---------- Task data
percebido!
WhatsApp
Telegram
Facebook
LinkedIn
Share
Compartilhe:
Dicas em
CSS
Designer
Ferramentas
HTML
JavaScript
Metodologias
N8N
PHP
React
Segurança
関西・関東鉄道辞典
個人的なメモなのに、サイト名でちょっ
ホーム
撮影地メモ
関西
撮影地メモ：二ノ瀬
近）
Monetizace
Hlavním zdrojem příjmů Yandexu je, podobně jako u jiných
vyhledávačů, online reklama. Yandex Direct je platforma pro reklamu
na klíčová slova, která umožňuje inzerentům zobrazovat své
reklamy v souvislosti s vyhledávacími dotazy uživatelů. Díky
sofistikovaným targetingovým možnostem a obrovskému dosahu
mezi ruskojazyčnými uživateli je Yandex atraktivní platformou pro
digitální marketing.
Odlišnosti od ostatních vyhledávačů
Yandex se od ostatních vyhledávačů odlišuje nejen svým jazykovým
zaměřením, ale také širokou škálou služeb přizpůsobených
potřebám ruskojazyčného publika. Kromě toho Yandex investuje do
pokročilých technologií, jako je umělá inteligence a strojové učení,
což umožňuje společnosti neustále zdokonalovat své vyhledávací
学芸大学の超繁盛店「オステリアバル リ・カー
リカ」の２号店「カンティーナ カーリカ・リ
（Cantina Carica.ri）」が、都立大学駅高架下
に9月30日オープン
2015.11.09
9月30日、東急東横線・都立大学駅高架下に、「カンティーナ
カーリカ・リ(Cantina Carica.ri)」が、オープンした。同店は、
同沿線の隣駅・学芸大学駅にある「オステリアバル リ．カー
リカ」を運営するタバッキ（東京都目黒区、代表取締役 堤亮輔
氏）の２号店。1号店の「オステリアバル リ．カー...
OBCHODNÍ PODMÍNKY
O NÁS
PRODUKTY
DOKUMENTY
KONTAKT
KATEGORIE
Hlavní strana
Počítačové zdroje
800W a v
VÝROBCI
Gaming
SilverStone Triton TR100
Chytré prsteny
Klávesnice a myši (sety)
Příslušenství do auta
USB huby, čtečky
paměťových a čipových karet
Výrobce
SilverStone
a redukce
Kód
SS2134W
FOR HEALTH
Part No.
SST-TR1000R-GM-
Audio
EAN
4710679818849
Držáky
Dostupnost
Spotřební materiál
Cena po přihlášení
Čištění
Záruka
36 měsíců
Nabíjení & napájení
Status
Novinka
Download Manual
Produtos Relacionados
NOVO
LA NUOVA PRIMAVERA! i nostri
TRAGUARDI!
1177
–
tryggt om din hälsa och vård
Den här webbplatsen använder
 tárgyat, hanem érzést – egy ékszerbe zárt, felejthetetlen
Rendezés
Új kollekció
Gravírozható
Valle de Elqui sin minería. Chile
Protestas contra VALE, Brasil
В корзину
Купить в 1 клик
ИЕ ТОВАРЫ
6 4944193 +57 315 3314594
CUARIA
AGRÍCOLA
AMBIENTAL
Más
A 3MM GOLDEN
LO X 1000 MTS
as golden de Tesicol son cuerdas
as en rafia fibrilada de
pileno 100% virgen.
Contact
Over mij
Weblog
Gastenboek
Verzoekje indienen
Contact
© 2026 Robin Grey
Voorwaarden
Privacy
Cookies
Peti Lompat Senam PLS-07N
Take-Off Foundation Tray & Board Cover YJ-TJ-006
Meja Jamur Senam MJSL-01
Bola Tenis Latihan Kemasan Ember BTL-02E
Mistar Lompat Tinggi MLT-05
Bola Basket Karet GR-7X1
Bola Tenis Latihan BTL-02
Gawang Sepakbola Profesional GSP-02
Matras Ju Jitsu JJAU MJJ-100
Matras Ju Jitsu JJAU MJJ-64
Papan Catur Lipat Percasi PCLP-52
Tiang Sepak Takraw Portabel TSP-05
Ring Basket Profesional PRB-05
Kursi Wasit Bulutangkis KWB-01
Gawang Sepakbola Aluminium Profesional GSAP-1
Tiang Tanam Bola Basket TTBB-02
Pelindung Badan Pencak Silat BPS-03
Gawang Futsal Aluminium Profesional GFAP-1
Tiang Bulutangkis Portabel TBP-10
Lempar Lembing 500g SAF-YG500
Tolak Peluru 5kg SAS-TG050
--------------------
*The task*: Pull each line containing the word "Tenis" out of the data above.

*Output of the task*:
Bola Tenis Latihan Kemasan Ember BTL-02E
Bola Tenis Latihan BTL-02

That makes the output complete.